Rehabilitating War Criminals in 1950s Japan and Germany

Sunday, January 4, 2009: 9:40 AM
Rendezvous Trianon (Hilton New York)
Franziska Seraphim , Boston College, Chestnut Hill, MA
In the 1950s, social reconstruction policies in Japan and West Germany focused on redrawing the post-occupation social body at the expense of wrestling with the political and moral legacies of the war. Both societies worked to rehabilitate as “fully” Japanese or German those nationals who bore the brunt of Allied policies — those branded war criminals or denied aid, for example — while simultaneously marginalizing those in socially ambiguous or dangerous categories such as ethnic Koreans and Chinese or mixed-race children. This project considers the emerging regimes of social integration and exclusion in Japan and West Germany to examine the crucial impact of American policies of occupation and alliance at the framing stages of the Cold War.
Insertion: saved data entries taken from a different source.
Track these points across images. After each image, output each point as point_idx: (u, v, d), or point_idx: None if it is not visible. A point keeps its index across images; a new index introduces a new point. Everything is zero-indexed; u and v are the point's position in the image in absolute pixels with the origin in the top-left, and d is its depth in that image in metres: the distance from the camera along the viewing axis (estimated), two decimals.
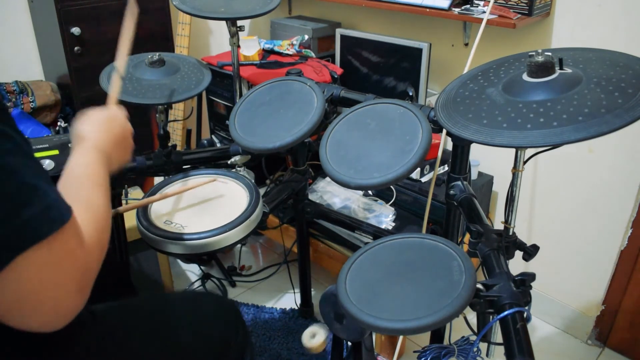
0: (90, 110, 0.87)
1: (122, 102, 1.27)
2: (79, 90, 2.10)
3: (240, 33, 1.54)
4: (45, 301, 0.55)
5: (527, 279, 0.82)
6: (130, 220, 1.37)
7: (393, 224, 1.69)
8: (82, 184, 0.72)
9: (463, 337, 0.88)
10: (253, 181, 1.22)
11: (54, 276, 0.55)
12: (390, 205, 1.77)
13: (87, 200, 0.69)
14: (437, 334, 1.32)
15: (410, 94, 1.26)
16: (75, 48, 2.03)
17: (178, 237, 1.03)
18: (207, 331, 0.99)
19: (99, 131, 0.83)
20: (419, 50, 1.69)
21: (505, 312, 0.76)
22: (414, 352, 1.69)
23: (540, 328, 1.85)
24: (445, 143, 1.51)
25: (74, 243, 0.58)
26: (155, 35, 2.23)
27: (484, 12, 1.50)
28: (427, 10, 1.60)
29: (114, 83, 1.00)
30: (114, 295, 0.95)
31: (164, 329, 0.97)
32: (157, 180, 1.41)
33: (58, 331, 0.77)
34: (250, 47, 1.92)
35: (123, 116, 0.92)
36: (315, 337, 0.88)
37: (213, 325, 1.01)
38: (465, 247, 0.98)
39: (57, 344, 0.78)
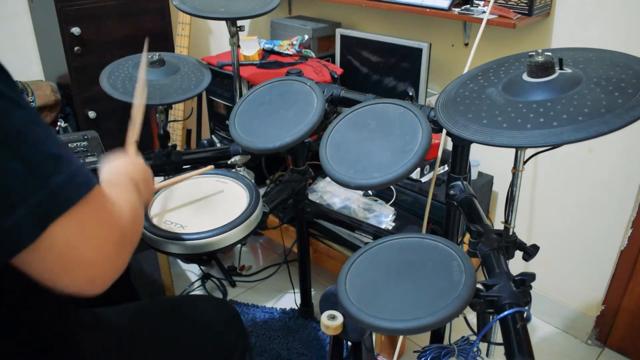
0: (113, 156, 0.89)
1: (122, 102, 1.28)
2: (79, 90, 2.10)
3: (240, 33, 1.54)
4: (87, 257, 0.57)
5: (527, 279, 0.82)
6: None
7: (393, 224, 1.69)
8: (114, 179, 0.79)
9: (463, 337, 0.88)
10: (253, 181, 1.22)
11: (90, 237, 0.57)
12: (390, 205, 1.77)
13: (119, 186, 0.75)
14: (437, 334, 1.32)
15: (410, 94, 1.26)
16: (75, 48, 2.03)
17: (178, 237, 1.03)
18: (207, 334, 1.00)
19: (126, 173, 0.86)
20: (419, 50, 1.69)
21: (505, 312, 0.76)
22: (414, 352, 1.69)
23: (540, 328, 1.85)
24: (445, 143, 1.51)
25: (103, 205, 0.60)
26: (155, 35, 2.23)
27: (484, 12, 1.50)
28: (427, 10, 1.60)
29: (131, 133, 0.99)
30: (114, 296, 0.95)
31: (166, 332, 0.97)
32: (157, 180, 1.41)
33: (61, 334, 0.78)
34: (250, 47, 1.92)
35: (143, 162, 0.94)
36: (334, 318, 0.90)
37: (213, 328, 1.02)
38: (465, 247, 0.98)
39: (60, 347, 0.78)
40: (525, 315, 0.77)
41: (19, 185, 0.51)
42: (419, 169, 1.73)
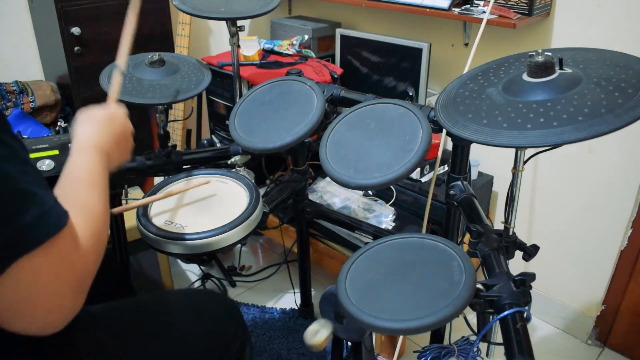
0: (90, 108, 0.87)
1: (122, 102, 1.27)
2: (79, 90, 2.10)
3: (240, 33, 1.54)
4: (42, 306, 0.56)
5: (527, 279, 0.82)
6: (130, 220, 1.37)
7: (393, 224, 1.69)
8: (79, 187, 0.72)
9: (463, 337, 0.88)
10: (253, 181, 1.22)
11: (50, 282, 0.56)
12: (390, 205, 1.77)
13: (84, 204, 0.69)
14: (437, 334, 1.32)
15: (410, 94, 1.26)
16: (75, 48, 2.03)
17: (178, 237, 1.03)
18: (207, 330, 0.99)
19: (98, 131, 0.83)
20: (419, 50, 1.69)
21: (505, 312, 0.76)
22: (414, 352, 1.69)
23: (540, 328, 1.85)
24: (445, 143, 1.51)
25: (70, 248, 0.58)
26: (155, 35, 2.23)
27: (484, 12, 1.50)
28: (427, 10, 1.60)
29: (114, 80, 0.99)
30: (113, 296, 0.95)
31: (164, 328, 0.96)
32: (157, 180, 1.41)
33: (58, 332, 0.77)
34: (250, 47, 1.92)
35: (123, 114, 0.91)
36: (318, 334, 0.89)
37: (213, 324, 1.01)
38: (465, 247, 0.98)
39: (57, 345, 0.78)
40: (525, 315, 0.77)
41: None
42: (419, 169, 1.73)
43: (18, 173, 0.54)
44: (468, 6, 1.59)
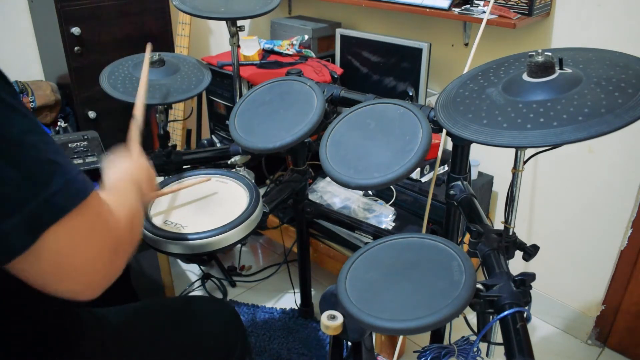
0: (117, 157, 0.89)
1: (122, 102, 1.27)
2: (79, 90, 2.10)
3: (240, 33, 1.54)
4: (78, 268, 0.57)
5: (527, 279, 0.82)
6: None
7: (393, 224, 1.69)
8: (116, 185, 0.79)
9: (463, 337, 0.88)
10: (253, 181, 1.22)
11: (84, 245, 0.58)
12: (390, 205, 1.77)
13: (119, 192, 0.75)
14: (437, 334, 1.31)
15: (410, 94, 1.26)
16: (75, 48, 2.02)
17: (178, 237, 1.03)
18: (206, 334, 1.00)
19: (128, 172, 0.86)
20: (419, 50, 1.69)
21: (505, 312, 0.76)
22: (414, 352, 1.69)
23: (540, 328, 1.85)
24: (445, 143, 1.51)
25: (98, 212, 0.61)
26: (155, 35, 2.23)
27: (484, 12, 1.50)
28: (427, 10, 1.60)
29: (133, 131, 0.99)
30: (114, 297, 0.95)
31: (165, 333, 0.97)
32: (157, 180, 1.41)
33: (61, 334, 0.78)
34: (250, 47, 1.92)
35: (147, 162, 0.94)
36: (335, 318, 0.90)
37: (214, 332, 1.02)
38: (465, 247, 0.98)
39: (60, 347, 0.78)
40: (525, 315, 0.77)
41: (15, 192, 0.51)
42: (419, 169, 1.73)
43: (41, 143, 0.55)
44: (468, 6, 1.59)
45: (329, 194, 1.80)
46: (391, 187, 1.78)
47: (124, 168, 0.86)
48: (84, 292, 0.59)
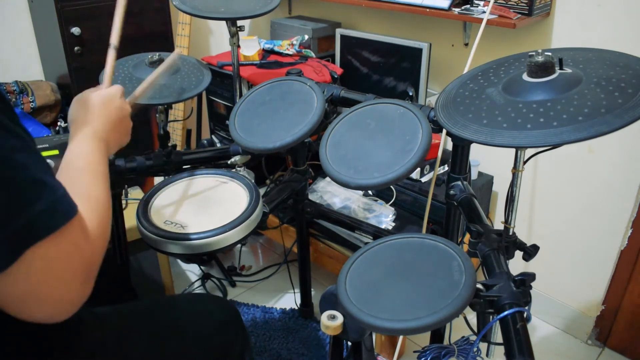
0: (85, 92, 0.86)
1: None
2: (79, 90, 2.06)
3: (240, 33, 1.54)
4: (52, 293, 0.57)
5: (527, 279, 0.82)
6: (130, 220, 1.37)
7: (393, 224, 1.69)
8: (82, 177, 0.72)
9: (463, 337, 0.88)
10: (253, 181, 1.22)
11: (61, 269, 0.57)
12: (390, 205, 1.77)
13: (88, 194, 0.69)
14: (437, 334, 1.31)
15: (410, 94, 1.26)
16: (75, 48, 2.02)
17: (178, 237, 1.03)
18: (207, 333, 1.00)
19: (95, 116, 0.82)
20: (419, 50, 1.69)
21: (505, 312, 0.76)
22: (414, 352, 1.69)
23: (540, 328, 1.85)
24: (445, 143, 1.51)
25: (80, 237, 0.59)
26: (155, 35, 2.23)
27: (484, 12, 1.50)
28: (427, 10, 1.60)
29: (108, 60, 0.97)
30: (114, 297, 0.95)
31: (165, 331, 0.97)
32: (157, 180, 1.41)
33: (61, 334, 0.78)
34: (250, 47, 1.92)
35: (118, 95, 0.90)
36: (335, 318, 0.90)
37: (213, 327, 1.02)
38: (465, 247, 0.98)
39: (60, 346, 0.78)
40: (525, 315, 0.77)
41: (0, 210, 0.51)
42: (419, 169, 1.73)
43: (30, 162, 0.55)
44: (468, 6, 1.59)
45: (329, 194, 1.80)
46: (391, 187, 1.78)
47: (91, 110, 0.82)
48: (52, 316, 0.58)
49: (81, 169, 0.73)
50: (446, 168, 1.77)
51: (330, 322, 0.90)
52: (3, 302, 0.55)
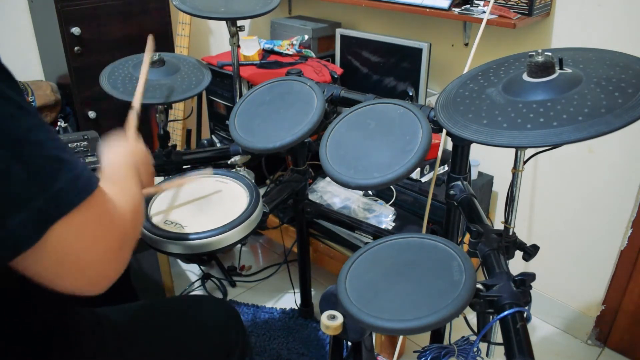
0: (114, 141, 0.89)
1: (122, 102, 1.28)
2: (79, 90, 2.10)
3: (240, 33, 1.54)
4: (86, 262, 0.58)
5: (527, 279, 0.82)
6: None
7: (393, 224, 1.69)
8: (115, 172, 0.79)
9: (463, 337, 0.88)
10: (253, 181, 1.22)
11: (90, 241, 0.58)
12: (390, 205, 1.77)
13: (120, 182, 0.75)
14: (437, 334, 1.32)
15: (410, 94, 1.26)
16: (75, 48, 2.02)
17: (178, 237, 1.03)
18: (207, 335, 1.00)
19: (125, 159, 0.86)
20: (419, 50, 1.69)
21: (505, 312, 0.76)
22: (414, 352, 1.69)
23: (540, 328, 1.85)
24: (445, 143, 1.51)
25: (104, 208, 0.61)
26: (155, 35, 2.22)
27: (484, 12, 1.50)
28: (427, 10, 1.60)
29: (130, 118, 1.00)
30: (114, 297, 0.95)
31: (165, 332, 0.97)
32: (157, 180, 1.41)
33: (62, 334, 0.78)
34: (250, 47, 1.92)
35: (143, 147, 0.94)
36: (335, 318, 0.90)
37: (215, 332, 1.02)
38: (465, 247, 0.98)
39: (61, 346, 0.78)
40: (525, 315, 0.77)
41: (22, 189, 0.52)
42: (419, 169, 1.73)
43: (47, 140, 0.55)
44: (468, 6, 1.59)
45: (329, 194, 1.80)
46: (391, 187, 1.78)
47: (121, 152, 0.86)
48: (89, 287, 0.60)
49: (114, 168, 0.80)
50: (446, 168, 1.77)
51: (330, 322, 0.90)
52: (38, 275, 0.56)
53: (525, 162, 0.96)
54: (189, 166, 1.43)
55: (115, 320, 0.92)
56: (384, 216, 1.69)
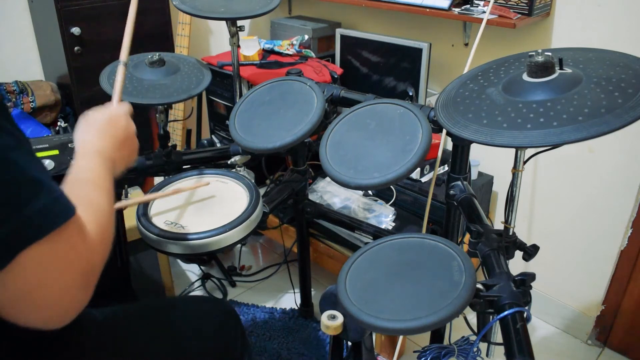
0: (91, 112, 0.85)
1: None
2: (79, 90, 2.10)
3: (240, 33, 1.54)
4: (50, 296, 0.55)
5: (527, 279, 0.82)
6: (130, 220, 1.37)
7: (393, 224, 1.69)
8: (86, 187, 0.71)
9: (463, 337, 0.88)
10: (253, 181, 1.22)
11: (58, 271, 0.55)
12: (390, 205, 1.77)
13: (91, 201, 0.68)
14: (437, 334, 1.32)
15: (410, 94, 1.26)
16: (75, 48, 2.02)
17: (178, 237, 1.03)
18: (205, 335, 1.00)
19: (101, 136, 0.81)
20: (419, 50, 1.69)
21: (505, 312, 0.76)
22: (414, 352, 1.69)
23: (540, 328, 1.85)
24: (445, 143, 1.51)
25: (77, 239, 0.58)
26: (155, 35, 2.23)
27: (484, 12, 1.50)
28: (427, 10, 1.60)
29: (118, 77, 0.96)
30: (114, 298, 0.95)
31: (164, 333, 0.97)
32: (157, 180, 1.41)
33: (61, 335, 0.77)
34: (250, 47, 1.92)
35: (125, 115, 0.89)
36: (335, 318, 0.90)
37: (211, 328, 1.02)
38: (465, 247, 0.98)
39: (59, 348, 0.78)
40: (525, 315, 0.77)
41: None
42: (419, 169, 1.73)
43: (25, 161, 0.53)
44: (468, 6, 1.59)
45: (329, 194, 1.80)
46: (391, 187, 1.78)
47: (96, 127, 0.81)
48: (47, 323, 0.57)
49: (85, 180, 0.72)
50: (446, 168, 1.77)
51: (330, 322, 0.90)
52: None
53: (525, 162, 0.96)
54: (188, 166, 1.43)
55: (114, 321, 0.92)
56: (384, 216, 1.69)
Historians have written voluminously on the overall success (and failure) of the Nuremberg and Tokyo war crimes trials and political “re-education” under the auspices of the Allied victors in World War II.  A close comparison between Japan and West Germany not of the trials but the subsequent politics of clemency, parole, and rehabilitation of those convicted in Allied courts exposes the specificity of each separate context as crucial to the processes and outcomes of reconstruction in the 1950s. It also engages directly with the comparison itself, both as an intellectual and as a political enterprise.  Comparisons of Japan and Germany have a long and complex history of their own.  This project recasts the terms of comparison that have dominated this history by rejecting the simple binary framework that lends itself to cultural explanations for Germany’s “success” and Japan’s “failure.”  In contrast, it resituates each country within the webs of international relations that shaped their postwar experiences. The asymmetries between the two countries’ histories are multiple.  This project engages with them directly and treats the comparison as itself a historically constituted subject of inquiry.